Kirsten Rubenyan is a lonely, struggling MFA student. At some point she has a fling with a perfectly ordinary and fine enough guy she thinks is a lesser-than (after all, she's working on her MFA and he doesn't even have a car) and eventually that goes sour. She is testy about how the relationship went, so she stalks the social media of an ex he mentioned and spins a tale intermingling lots of concrete identifying facts with projections of how she felt about him.

It turns out surprisingly decent with interesting subtleties and ambiguities, but she realizes that her stand-in protagonist is a bit too unsympathetic, so she tacks on a bit at the end where the guy calls her a whore so readers know who the bad guy is. It bursts onto the scene as an internet sensation, and everyone is able to identify the guy and thinks he's an abusive asshole. The guy falls into a neurotic depressive spiral wondering whether he was as bad as she depicts him, constantly rereading his texts with her to figure out what he did to deserve this fate as his life falls apart, until ultimately killing himself.

Kirsten walks away with a movie deal but vacillates between feeling she's the victim of a mean misogynistic society and having nagging doubts that maybe she did something wrong.

Any resemblance to any real person, living or dead, is purely coincidental.

Basically. EU leaders see AI as a marginal improvement instead of something transformational.

Robots will still take EU jobs. This law just makes sure they'll be Chinese (or, god willing, American) robots instead of European robots.

There were probably a thousand men or so who took his advice to heart and improved their lives for it. So, he's almost certainly a net positive. I hope he gets his life together and can be happy with that small positive influence he's had.

You could also tax different products at different rates, depending on the income range that purchases them. Used clothes, lower rate; Teslas, higher rate; organic produce, higher rate; frozen veggies, lower rate. In theory you could kind of approximate the same effect. The biggest issue would be all the jockeying different industries would go for to be classified into the lower rate (why, of course this Hermes bag is purchased mostly by lower income people!)

All taxes are distortionary.

Hate to be that guy, but land value taxation (or really taxes on anything that's inelastic in supply) doesn't have that problem.
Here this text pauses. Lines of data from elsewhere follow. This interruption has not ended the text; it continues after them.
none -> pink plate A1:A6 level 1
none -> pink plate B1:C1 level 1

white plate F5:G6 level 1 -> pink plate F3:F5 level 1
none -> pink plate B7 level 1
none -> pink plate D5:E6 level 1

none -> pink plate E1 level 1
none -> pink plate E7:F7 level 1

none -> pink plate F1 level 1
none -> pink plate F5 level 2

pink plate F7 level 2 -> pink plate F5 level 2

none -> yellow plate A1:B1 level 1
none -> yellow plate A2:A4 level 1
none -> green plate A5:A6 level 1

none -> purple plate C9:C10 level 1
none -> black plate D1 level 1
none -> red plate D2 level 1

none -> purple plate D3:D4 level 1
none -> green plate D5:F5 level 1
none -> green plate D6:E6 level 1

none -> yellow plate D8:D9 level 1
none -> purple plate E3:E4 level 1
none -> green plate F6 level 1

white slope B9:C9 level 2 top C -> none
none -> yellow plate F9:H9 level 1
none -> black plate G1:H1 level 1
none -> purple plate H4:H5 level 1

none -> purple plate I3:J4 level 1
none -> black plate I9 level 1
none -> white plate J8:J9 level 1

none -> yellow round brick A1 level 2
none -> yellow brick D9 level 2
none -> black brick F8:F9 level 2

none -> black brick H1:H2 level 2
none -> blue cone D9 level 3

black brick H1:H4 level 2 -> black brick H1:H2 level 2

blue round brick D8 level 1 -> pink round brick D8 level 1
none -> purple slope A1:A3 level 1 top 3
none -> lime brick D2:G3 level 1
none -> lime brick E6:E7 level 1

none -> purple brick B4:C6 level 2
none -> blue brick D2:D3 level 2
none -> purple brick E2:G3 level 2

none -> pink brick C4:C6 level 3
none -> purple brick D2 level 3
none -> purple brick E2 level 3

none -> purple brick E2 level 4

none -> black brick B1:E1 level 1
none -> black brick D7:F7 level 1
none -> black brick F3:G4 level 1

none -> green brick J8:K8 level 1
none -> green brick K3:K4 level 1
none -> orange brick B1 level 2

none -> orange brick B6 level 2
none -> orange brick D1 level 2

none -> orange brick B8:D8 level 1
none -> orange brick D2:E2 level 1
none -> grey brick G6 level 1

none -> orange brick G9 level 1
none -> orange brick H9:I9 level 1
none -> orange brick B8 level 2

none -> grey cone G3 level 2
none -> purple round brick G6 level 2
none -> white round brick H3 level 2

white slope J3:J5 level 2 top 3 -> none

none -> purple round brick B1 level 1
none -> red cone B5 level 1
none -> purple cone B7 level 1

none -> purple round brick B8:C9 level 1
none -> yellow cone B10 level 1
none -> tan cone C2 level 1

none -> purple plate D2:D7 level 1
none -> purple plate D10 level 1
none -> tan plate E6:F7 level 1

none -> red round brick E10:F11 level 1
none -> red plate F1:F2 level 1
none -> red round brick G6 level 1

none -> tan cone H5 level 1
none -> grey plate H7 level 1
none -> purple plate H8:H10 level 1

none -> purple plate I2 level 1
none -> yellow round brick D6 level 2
Probably the most compelling argument for it (plenty of arguments against it, as well).

The issue with full time pundits is that they become more beholden to their audience, both in terms of having to constantly produce and in terms of playing to their audience's biases. The best things about Tracing are that he only writes about things he finds interesting and that he isn't motivated to suck up to any particular viewpoint.

I do like the independent investigative journalist for hire angle. Give him $10k for 80 hours of work (does that sound right for pricing?), let him nerd out on some obscure corner of the world for a few weeks, and at the end you get something interesting.